What is being asked =
Below is a listing; repeat exactly the lines from the one containing "1: (750, 519, 0.64)" to the one containing "20: (964, 158, 0.52)", both included.
Content starts
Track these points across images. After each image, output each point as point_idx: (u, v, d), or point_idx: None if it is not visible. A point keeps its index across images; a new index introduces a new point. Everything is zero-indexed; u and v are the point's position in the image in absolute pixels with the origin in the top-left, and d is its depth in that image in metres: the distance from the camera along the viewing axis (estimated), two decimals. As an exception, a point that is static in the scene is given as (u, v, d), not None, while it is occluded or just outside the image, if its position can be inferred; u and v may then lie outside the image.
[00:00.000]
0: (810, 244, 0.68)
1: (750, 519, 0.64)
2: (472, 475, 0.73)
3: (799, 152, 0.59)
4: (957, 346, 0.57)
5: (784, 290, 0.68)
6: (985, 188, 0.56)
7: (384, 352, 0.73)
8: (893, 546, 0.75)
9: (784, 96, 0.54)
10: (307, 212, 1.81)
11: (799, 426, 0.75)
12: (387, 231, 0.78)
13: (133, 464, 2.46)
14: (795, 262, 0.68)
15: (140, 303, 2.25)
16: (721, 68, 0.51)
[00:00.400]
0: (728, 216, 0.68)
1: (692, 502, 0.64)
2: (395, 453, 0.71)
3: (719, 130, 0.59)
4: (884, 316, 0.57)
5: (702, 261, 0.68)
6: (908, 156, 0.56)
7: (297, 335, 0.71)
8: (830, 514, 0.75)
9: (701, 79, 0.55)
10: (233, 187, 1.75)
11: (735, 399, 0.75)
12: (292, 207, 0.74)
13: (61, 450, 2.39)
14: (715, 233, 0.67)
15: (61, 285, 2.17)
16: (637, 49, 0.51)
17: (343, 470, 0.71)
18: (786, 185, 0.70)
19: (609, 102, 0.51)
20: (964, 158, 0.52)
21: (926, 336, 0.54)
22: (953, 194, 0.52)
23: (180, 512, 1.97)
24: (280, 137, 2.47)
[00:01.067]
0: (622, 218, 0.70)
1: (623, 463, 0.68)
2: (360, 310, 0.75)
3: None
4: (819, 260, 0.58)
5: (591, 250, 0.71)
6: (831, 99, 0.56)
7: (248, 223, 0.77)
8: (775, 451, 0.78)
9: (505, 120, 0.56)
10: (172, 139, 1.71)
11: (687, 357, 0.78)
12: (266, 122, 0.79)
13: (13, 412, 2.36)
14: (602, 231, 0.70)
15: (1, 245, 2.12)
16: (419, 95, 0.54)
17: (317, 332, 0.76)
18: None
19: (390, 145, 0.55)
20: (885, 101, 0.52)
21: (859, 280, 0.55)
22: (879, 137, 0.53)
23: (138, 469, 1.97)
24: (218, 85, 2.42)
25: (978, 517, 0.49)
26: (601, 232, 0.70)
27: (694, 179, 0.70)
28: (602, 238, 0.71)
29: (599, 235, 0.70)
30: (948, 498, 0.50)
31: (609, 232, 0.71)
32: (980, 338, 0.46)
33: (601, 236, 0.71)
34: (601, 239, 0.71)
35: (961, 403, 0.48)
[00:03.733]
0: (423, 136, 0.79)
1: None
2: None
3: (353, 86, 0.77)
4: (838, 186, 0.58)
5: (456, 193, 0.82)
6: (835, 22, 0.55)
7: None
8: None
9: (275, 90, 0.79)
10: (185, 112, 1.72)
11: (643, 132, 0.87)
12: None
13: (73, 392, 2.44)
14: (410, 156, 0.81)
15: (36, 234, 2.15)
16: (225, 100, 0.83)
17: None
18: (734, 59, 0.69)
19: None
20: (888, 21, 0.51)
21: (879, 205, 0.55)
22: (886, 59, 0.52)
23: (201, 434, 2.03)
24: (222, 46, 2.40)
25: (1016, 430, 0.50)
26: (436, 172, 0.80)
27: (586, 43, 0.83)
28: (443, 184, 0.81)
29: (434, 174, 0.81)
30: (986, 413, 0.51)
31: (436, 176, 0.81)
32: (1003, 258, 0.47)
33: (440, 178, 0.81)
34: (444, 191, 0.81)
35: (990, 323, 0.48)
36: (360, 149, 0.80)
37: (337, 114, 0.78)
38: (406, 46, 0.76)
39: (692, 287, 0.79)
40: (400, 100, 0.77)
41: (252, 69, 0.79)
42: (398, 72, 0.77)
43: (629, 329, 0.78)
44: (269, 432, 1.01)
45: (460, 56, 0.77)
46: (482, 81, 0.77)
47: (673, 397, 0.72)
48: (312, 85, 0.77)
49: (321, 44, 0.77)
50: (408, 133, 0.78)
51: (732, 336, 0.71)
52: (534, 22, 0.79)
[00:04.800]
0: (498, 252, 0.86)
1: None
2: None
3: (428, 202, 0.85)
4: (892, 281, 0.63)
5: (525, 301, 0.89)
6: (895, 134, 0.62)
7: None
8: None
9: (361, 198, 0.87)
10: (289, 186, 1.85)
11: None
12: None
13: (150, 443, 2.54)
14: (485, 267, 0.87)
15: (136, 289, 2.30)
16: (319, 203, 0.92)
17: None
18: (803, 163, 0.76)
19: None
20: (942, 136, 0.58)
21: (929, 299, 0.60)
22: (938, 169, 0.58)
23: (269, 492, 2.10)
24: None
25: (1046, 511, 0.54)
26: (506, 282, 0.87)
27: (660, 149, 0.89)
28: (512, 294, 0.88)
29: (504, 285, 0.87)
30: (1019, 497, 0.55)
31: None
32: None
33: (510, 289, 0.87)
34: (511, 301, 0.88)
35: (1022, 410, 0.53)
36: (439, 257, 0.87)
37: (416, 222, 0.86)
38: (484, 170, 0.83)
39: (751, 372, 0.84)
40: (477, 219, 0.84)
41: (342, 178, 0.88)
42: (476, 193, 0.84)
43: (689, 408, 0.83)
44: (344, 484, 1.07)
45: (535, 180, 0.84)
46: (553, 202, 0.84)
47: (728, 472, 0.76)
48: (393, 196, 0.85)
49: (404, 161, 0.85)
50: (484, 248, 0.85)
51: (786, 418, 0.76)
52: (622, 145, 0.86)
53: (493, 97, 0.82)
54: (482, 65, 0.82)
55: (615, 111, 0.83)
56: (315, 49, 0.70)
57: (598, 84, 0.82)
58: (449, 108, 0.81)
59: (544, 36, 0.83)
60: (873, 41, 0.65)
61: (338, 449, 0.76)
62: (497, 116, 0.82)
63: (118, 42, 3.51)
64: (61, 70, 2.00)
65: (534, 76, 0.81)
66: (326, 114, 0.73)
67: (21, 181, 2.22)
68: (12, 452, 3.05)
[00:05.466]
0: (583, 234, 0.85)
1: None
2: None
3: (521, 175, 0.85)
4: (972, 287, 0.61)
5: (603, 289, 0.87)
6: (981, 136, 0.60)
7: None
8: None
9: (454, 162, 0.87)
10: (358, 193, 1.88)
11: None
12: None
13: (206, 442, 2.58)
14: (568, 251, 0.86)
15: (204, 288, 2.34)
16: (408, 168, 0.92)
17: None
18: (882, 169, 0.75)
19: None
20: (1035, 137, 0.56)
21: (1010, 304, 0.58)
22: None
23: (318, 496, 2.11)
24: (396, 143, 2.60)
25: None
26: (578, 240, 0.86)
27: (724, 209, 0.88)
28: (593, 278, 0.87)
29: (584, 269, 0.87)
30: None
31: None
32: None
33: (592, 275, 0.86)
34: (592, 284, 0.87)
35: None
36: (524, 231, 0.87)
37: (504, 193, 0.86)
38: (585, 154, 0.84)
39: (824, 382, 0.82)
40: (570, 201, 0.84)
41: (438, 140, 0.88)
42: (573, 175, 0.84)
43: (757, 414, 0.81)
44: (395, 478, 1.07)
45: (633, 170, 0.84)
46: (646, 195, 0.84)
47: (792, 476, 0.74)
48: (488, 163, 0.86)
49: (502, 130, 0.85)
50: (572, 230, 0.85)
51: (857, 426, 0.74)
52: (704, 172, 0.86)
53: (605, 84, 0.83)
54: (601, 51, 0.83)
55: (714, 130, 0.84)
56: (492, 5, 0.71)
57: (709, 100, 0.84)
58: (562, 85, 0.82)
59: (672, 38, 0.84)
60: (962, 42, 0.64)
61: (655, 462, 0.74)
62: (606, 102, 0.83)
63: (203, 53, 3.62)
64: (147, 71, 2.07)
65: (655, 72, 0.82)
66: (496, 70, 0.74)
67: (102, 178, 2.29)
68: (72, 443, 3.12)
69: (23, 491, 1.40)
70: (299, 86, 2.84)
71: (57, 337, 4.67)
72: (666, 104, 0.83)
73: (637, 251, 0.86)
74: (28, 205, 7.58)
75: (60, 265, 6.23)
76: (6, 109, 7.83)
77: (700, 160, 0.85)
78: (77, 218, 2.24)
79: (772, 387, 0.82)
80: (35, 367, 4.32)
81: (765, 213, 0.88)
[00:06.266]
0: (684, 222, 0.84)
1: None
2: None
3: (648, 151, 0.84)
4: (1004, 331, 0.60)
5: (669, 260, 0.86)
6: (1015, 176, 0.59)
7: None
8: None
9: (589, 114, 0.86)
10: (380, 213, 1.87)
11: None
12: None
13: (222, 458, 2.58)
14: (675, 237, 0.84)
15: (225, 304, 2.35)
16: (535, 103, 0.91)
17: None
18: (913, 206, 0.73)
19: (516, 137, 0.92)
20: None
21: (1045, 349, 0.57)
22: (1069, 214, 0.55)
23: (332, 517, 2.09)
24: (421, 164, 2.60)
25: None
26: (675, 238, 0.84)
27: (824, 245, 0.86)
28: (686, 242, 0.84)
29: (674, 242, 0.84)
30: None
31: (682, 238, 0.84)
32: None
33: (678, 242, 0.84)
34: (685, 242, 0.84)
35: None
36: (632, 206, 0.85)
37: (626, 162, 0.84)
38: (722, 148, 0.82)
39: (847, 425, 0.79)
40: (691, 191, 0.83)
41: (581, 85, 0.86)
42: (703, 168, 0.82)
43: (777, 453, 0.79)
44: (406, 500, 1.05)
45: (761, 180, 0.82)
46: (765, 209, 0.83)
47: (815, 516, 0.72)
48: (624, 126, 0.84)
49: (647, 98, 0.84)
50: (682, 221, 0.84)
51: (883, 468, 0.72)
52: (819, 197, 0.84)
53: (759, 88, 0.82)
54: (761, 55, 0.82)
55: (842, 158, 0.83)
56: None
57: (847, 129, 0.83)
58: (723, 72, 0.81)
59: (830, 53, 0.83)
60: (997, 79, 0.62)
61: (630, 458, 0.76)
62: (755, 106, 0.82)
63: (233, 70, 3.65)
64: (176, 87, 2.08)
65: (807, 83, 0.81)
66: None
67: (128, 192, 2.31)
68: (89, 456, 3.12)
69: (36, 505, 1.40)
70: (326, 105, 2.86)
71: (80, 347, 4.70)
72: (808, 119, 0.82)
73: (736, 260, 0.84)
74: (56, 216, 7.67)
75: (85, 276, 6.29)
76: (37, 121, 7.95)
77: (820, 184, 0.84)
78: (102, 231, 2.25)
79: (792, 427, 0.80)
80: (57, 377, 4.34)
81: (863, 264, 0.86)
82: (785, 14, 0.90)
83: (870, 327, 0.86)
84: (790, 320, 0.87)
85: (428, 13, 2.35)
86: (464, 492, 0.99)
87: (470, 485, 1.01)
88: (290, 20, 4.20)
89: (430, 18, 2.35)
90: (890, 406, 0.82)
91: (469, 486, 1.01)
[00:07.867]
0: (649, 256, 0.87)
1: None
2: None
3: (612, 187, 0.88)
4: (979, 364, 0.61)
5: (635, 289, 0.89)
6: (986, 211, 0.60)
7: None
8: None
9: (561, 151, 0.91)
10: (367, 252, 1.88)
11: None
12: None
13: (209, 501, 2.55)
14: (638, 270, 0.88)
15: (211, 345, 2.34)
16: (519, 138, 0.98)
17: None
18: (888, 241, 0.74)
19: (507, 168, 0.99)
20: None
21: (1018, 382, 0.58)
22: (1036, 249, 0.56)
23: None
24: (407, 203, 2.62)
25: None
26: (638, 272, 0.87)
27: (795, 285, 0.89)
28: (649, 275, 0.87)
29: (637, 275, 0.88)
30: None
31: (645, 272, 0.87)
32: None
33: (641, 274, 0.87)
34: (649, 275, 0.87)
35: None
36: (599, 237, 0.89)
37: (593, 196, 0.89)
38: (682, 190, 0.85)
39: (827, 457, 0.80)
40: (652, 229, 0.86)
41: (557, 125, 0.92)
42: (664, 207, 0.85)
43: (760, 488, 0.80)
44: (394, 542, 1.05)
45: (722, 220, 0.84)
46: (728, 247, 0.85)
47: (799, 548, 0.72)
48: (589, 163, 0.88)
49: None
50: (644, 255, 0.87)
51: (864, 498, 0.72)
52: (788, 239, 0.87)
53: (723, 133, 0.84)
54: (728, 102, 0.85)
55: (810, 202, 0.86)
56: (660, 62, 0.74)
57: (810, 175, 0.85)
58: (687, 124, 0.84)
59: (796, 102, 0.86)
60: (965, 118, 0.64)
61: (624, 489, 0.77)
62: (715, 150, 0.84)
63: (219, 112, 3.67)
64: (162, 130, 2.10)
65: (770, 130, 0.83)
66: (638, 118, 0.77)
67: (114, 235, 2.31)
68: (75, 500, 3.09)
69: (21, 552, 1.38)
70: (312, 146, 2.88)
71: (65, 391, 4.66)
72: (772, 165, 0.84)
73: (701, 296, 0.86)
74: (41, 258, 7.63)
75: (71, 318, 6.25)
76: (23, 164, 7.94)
Content ends
Task result =
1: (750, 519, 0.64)
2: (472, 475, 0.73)
3: (799, 152, 0.59)
4: (957, 346, 0.57)
5: (784, 290, 0.68)
6: (985, 188, 0.56)
7: (384, 352, 0.73)
8: (893, 546, 0.75)
9: (784, 96, 0.54)
10: (307, 212, 1.81)
11: (799, 426, 0.75)
12: (387, 231, 0.78)
13: (133, 464, 2.46)
14: (795, 262, 0.68)
15: (140, 303, 2.25)
16: (721, 68, 0.51)
[00:00.400]
0: (728, 216, 0.68)
1: (692, 502, 0.64)
2: (395, 453, 0.71)
3: (719, 130, 0.59)
4: (884, 316, 0.57)
5: (702, 261, 0.68)
6: (908, 156, 0.56)
7: (297, 335, 0.71)
8: (830, 514, 0.75)
9: (701, 79, 0.55)
10: (233, 187, 1.75)
11: (735, 399, 0.75)
12: (292, 207, 0.74)
13: (61, 450, 2.39)
14: (715, 233, 0.67)
15: (61, 285, 2.17)
16: (637, 49, 0.51)
17: (343, 470, 0.71)
18: (786, 185, 0.70)
19: (609, 102, 0.51)
20: (964, 158, 0.52)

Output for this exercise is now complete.